● **TASK STATEMENT**
Output the lines from the start of the rows up to and including the line with "Goed om te weten" as a Markdown table with the columns Number and Text, leaving out blank lines.

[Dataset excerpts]
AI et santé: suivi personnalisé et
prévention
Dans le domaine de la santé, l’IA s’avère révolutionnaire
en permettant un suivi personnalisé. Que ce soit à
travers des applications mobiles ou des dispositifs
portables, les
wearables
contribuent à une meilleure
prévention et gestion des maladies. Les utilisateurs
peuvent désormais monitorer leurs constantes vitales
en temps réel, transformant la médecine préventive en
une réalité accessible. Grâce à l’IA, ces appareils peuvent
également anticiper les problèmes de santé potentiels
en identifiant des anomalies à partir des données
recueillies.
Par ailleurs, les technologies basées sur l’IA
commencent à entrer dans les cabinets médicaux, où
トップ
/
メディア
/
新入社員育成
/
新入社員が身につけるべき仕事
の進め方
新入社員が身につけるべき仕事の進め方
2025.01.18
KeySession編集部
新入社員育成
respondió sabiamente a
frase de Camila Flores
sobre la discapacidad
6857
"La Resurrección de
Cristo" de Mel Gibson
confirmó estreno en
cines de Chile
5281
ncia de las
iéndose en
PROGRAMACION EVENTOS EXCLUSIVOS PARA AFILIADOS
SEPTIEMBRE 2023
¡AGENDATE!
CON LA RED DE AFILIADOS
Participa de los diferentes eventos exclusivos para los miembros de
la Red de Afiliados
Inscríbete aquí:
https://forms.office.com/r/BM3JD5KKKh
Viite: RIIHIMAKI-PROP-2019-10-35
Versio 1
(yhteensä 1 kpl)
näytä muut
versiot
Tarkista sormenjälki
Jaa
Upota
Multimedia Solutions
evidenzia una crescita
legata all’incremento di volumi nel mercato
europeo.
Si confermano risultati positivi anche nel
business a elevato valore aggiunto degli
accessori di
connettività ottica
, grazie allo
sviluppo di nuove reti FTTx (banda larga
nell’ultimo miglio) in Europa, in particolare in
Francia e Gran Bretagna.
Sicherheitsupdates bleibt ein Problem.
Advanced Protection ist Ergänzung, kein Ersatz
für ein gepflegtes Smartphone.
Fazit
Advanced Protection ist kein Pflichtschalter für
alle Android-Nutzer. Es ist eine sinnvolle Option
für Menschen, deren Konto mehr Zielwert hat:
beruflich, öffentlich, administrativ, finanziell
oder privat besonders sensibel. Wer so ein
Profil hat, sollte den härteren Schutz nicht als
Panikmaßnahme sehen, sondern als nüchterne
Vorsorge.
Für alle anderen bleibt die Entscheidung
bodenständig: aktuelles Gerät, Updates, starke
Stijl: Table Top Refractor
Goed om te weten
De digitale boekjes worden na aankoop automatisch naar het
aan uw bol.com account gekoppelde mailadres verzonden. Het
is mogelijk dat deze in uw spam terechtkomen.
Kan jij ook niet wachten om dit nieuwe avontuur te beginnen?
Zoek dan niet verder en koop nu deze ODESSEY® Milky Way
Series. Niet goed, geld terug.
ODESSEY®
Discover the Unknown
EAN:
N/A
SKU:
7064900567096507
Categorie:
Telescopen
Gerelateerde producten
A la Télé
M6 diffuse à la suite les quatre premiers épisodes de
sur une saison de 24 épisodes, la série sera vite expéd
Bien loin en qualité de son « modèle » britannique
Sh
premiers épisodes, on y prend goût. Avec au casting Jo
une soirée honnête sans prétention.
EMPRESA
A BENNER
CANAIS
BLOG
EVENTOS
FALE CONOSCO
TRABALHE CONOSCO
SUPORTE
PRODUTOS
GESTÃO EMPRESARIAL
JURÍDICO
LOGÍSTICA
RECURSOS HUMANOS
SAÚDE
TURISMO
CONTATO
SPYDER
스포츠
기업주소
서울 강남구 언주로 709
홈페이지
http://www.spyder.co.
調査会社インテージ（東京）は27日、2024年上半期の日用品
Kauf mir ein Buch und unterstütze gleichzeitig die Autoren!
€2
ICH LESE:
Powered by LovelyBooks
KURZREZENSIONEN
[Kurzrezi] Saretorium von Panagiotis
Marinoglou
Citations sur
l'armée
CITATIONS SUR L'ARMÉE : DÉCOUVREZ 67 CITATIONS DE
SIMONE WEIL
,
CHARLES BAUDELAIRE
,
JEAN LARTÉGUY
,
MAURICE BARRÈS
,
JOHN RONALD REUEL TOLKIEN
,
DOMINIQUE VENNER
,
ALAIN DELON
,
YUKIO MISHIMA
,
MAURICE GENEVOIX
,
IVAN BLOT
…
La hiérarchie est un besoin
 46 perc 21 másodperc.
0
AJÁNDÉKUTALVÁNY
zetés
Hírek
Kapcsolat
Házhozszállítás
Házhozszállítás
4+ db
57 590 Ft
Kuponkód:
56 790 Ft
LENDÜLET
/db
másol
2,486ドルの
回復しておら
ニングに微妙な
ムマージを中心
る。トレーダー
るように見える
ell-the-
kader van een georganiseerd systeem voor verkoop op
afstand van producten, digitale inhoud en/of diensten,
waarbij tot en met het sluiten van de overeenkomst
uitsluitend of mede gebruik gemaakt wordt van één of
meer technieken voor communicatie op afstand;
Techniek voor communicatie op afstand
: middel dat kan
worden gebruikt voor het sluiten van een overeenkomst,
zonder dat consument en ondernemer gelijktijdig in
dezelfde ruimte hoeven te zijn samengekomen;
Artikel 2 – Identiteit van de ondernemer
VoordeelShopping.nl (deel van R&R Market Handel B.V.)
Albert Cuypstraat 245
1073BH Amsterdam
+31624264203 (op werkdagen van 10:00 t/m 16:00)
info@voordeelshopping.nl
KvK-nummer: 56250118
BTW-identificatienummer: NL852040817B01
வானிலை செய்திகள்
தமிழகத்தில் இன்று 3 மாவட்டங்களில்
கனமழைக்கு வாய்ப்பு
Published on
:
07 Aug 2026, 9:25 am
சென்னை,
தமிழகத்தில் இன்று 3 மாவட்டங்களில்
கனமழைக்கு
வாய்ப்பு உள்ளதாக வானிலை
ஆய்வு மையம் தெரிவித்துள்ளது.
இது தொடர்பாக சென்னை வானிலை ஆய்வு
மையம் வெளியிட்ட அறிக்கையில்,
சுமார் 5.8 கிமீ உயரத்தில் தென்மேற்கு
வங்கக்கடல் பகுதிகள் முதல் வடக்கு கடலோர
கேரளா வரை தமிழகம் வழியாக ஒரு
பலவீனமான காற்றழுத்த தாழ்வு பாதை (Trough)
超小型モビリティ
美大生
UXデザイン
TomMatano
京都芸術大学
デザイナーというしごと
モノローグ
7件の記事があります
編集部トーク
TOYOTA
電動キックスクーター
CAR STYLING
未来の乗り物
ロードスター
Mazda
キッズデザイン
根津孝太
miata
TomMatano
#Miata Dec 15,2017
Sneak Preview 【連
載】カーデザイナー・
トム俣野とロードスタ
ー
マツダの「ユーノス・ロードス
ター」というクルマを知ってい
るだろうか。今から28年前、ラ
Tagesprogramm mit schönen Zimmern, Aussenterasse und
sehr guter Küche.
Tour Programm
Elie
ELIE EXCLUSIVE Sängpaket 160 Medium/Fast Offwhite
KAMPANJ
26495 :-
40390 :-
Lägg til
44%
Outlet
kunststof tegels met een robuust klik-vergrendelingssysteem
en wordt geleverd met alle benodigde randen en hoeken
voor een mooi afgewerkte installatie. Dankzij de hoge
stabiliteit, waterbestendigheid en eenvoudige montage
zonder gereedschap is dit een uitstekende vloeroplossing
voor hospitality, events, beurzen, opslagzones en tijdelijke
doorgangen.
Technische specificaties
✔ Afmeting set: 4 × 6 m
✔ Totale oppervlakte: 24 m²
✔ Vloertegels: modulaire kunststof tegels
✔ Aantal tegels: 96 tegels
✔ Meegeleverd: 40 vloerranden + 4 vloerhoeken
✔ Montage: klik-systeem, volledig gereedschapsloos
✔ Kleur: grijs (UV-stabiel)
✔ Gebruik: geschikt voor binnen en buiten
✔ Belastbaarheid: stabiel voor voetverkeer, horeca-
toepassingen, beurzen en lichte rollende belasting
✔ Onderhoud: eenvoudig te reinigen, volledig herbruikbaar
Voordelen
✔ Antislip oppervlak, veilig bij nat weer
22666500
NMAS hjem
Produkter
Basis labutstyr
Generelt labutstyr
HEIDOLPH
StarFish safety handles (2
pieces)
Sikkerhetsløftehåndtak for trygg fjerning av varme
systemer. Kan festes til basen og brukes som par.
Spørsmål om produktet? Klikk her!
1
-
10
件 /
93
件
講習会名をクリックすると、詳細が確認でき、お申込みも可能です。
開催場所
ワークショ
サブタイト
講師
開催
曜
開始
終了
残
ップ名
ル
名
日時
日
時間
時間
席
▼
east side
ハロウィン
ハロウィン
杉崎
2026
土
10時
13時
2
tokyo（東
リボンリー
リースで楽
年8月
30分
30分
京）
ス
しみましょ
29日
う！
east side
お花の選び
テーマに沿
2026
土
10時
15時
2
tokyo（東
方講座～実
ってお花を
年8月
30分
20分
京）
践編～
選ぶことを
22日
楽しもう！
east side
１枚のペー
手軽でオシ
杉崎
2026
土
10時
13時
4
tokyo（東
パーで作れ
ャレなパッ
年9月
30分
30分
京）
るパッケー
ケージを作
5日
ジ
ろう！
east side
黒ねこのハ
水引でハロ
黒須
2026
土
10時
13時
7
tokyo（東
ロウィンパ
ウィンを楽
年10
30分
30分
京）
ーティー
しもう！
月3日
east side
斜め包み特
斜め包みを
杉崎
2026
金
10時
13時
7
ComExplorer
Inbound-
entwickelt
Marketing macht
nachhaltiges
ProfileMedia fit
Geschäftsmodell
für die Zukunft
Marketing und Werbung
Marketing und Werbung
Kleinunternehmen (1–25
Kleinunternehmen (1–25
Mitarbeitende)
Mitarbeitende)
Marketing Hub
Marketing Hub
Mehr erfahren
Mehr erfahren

● **OUTPUT OF THE EXERCISE**
| Number | Text |
|---|---|
| 1 | AI et santé: suivi personnalisé et |
| 2 | prévention |
| 3 | Dans le domaine de la santé, l’IA s’avère révolutionnaire |
| 4 | en permettant un suivi personnalisé. Que ce soit à |
| 5 | travers des applications mobiles ou des dispositifs |
| 6 | portables, les |
| 7 | wearables |
| 8 | contribuent à une meilleure |
| 9 | prévention et gestion des maladies. Les utilisateurs |
| 10 | peuvent désormais monitorer leurs constantes vitales |
| 11 | en temps réel, transformant la médecine préventive en |
| 12 | une réalité accessible. Grâce à l’IA, ces appareils peuvent |
| 13 | également anticiper les problèmes de santé potentiels |
| 14 | en identifiant des anomalies à partir des données |
| 15 | recueillies. |
| 16 | Par ailleurs, les technologies basées sur l’IA |
| 17 | commencent à entrer dans les cabinets médicaux, où |
| 18 | トップ |
| 19 | / |
| 20 | メディア |
| 21 | / |
| 22 | 新入社員育成 |
| 23 | / |
| 24 | 新入社員が身につけるべき仕事 |
| 25 | の進め方 |
| 26 | 新入社員が身につけるべき仕事の進め方 |
| 27 | 2025.01.18 |
| 28 | KeySession編集部 |
| 29 | 新入社員育成 |
| 30 | respondió sabiamente a |
| 31 | frase de Camila Flores |
| 32 | sobre la discapacidad |
| 33 | 6857 |
| 34 | "La Resurrección de |
| 35 | Cristo" de Mel Gibson |
| 36 | confirmó estreno en |
| 37 | cines de Chile |
| 38 | 5281 |
| 39 | ncia de las |
| 40 | iéndose en |
| 41 | PROGRAMACION EVENTOS EXCLUSIVOS PARA AFILIADOS |
| 42 | SEPTIEMBRE 2023 |
| 43 | ¡AGENDATE! |
| 44 | CON LA RED DE AFILIADOS |
| 45 | Participa de los diferentes eventos exclusivos para los miembros de |
| 46 | la Red de Afiliados |
| 47 | Inscríbete aquí: |
| 48 | https://forms.office.com/r/BM3JD5KKKh |
| 49 | Viite: RIIHIMAKI-PROP-2019-10-35 |
| 50 | Versio 1 |
| 51 | (yhteensä 1 kpl) |
| 52 | näytä muut |
| 53 | versiot |
| 54 | Tarkista sormenjälki |
| 55 | Jaa |
| 56 | Upota |
| 57 | Multimedia Solutions |
| 58 | evidenzia una crescita |
| 59 | legata all’incremento di volumi nel mercato |
| 60 | europeo. |
| 61 | Si confermano risultati positivi anche nel |
| 62 | business a elevato valore aggiunto degli |
| 63 | accessori di |
| 64 | connettività ottica |
| 65 | , grazie allo |
| 66 | sviluppo di nuove reti FTTx (banda larga |
| 67 | nell’ultimo miglio) in Europa, in particolare in |
| 68 | Francia e Gran Bretagna. |
| 69 | Sicherheitsupdates bleibt ein Problem. |
| 70 | Advanced Protection ist Ergänzung, kein Ersatz |
| 71 | für ein gepflegtes Smartphone. |
| 72 | Fazit |
| 73 | Advanced Protection ist kein Pflichtschalter für |
| 74 | alle Android-Nutzer. Es ist eine sinnvolle Option |
| 75 | für Menschen, deren Konto mehr Zielwert hat: |
| 76 | beruflich, öffentlich, administrativ, finanziell |
| 77 | oder privat besonders sensibel. Wer so ein |
| 78 | Profil hat, sollte den härteren Schutz nicht als |
| 79 | Panikmaßnahme sehen, sondern als nüchterne |
| 80 | Vorsorge. |
| 81 | Für alle anderen bleibt die Entscheidung |
| 82 | bodenständig: aktuelles Gerät, Updates, starke |
| 83 | Stijl: Table Top Refractor |
| 84 | Goed om te weten |